## EXERCISE
Reproduce the records from the line containing "left knee: (242, 608, 21)" through the line containing "right shoulder: (440, 471, -11)", inclusive, swapping every "Person at" for "Subject at" and changing nothing else.

=-=-=-=-=

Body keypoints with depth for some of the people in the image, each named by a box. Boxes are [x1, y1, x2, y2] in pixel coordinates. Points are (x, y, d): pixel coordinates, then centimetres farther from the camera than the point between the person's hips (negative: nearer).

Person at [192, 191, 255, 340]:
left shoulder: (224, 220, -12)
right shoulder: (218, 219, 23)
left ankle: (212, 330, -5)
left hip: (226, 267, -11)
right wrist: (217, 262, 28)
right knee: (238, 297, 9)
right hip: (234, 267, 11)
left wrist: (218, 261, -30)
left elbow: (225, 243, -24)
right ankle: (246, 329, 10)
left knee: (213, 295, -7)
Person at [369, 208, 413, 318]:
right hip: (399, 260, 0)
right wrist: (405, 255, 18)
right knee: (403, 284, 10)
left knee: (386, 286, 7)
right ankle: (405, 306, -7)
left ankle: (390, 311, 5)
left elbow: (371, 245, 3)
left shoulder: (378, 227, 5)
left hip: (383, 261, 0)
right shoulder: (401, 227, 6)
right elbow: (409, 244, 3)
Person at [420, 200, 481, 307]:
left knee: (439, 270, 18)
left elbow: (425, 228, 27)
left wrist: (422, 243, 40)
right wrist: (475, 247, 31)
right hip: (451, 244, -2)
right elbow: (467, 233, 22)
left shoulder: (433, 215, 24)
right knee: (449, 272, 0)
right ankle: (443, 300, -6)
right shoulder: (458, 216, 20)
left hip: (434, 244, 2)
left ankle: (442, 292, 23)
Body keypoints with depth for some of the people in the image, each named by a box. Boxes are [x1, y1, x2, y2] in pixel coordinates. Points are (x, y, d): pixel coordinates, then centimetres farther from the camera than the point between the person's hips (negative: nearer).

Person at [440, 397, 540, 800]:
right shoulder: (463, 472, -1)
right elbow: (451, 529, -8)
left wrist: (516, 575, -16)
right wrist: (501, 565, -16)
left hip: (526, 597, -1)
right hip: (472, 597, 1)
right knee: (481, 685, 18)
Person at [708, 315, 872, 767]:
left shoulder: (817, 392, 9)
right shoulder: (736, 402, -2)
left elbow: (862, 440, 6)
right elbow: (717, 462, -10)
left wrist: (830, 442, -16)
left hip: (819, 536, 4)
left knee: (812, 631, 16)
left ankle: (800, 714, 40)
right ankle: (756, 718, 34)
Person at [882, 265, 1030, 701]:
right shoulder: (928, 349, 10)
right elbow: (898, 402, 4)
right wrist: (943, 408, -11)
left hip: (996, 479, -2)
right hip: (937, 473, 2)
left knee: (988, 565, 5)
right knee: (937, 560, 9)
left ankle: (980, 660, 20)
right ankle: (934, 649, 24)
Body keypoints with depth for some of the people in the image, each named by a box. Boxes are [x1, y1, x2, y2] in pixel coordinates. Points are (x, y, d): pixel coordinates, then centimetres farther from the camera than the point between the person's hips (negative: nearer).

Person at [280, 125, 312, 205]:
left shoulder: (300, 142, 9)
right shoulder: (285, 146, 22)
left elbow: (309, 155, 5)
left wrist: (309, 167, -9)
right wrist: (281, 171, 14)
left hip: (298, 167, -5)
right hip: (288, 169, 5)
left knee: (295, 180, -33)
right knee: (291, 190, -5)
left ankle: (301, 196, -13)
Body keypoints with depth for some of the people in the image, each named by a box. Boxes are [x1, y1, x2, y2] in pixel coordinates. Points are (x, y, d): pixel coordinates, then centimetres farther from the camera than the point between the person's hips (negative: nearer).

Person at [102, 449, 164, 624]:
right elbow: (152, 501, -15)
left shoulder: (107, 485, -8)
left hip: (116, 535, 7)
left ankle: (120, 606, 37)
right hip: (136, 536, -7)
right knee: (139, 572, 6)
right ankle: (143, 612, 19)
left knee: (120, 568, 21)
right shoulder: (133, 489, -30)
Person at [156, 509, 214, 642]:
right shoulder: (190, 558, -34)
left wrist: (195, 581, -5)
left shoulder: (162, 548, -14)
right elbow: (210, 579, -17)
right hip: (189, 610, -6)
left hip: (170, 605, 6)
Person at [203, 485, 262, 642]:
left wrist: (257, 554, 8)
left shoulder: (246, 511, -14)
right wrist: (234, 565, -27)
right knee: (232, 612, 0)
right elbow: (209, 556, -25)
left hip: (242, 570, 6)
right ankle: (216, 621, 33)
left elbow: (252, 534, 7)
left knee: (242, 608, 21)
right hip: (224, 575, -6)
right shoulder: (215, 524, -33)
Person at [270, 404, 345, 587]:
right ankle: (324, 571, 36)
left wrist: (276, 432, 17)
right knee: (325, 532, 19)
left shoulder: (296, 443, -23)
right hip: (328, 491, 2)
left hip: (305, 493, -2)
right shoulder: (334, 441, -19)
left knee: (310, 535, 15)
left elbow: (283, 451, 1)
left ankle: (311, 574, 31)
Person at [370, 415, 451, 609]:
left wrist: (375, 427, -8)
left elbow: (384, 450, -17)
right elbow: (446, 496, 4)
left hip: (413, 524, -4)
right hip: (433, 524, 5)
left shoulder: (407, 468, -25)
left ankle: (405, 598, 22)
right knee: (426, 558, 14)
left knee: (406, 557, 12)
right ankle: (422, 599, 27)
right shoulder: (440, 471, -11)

=-=-=-=-=

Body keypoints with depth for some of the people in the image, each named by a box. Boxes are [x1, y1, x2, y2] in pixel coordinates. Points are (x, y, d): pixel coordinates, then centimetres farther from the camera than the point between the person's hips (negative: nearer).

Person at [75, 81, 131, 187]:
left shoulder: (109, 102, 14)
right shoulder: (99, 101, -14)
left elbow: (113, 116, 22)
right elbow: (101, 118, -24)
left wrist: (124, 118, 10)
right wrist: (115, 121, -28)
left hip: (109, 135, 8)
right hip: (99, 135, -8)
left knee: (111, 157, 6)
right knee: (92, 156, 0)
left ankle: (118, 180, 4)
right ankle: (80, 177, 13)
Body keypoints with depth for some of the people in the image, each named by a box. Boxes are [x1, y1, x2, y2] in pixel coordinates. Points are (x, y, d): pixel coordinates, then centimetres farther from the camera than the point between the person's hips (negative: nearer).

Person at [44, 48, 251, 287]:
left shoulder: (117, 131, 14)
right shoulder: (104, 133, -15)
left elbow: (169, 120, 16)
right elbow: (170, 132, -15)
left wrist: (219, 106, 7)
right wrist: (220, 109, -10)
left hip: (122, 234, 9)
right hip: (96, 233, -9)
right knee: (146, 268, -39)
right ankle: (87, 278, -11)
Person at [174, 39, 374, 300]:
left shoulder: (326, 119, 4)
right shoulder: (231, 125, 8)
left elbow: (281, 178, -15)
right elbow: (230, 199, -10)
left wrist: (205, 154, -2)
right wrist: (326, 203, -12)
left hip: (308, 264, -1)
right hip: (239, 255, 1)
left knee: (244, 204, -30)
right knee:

=-=-=-=-=

## TASK ANSWER
left knee: (242, 608, 21)
right hip: (224, 575, -6)
right shoulder: (215, 524, -33)
Subject at [270, 404, 345, 587]:
right ankle: (324, 571, 36)
left wrist: (276, 432, 17)
right knee: (325, 532, 19)
left shoulder: (296, 443, -23)
right hip: (328, 491, 2)
left hip: (305, 493, -2)
right shoulder: (334, 441, -19)
left knee: (310, 535, 15)
left elbow: (283, 451, 1)
left ankle: (311, 574, 31)
Subject at [370, 415, 451, 609]:
left wrist: (375, 427, -8)
left elbow: (384, 450, -17)
right elbow: (446, 496, 4)
left hip: (413, 524, -4)
right hip: (433, 524, 5)
left shoulder: (407, 468, -25)
left ankle: (405, 598, 22)
right knee: (426, 558, 14)
left knee: (406, 557, 12)
right ankle: (422, 599, 27)
right shoulder: (440, 471, -11)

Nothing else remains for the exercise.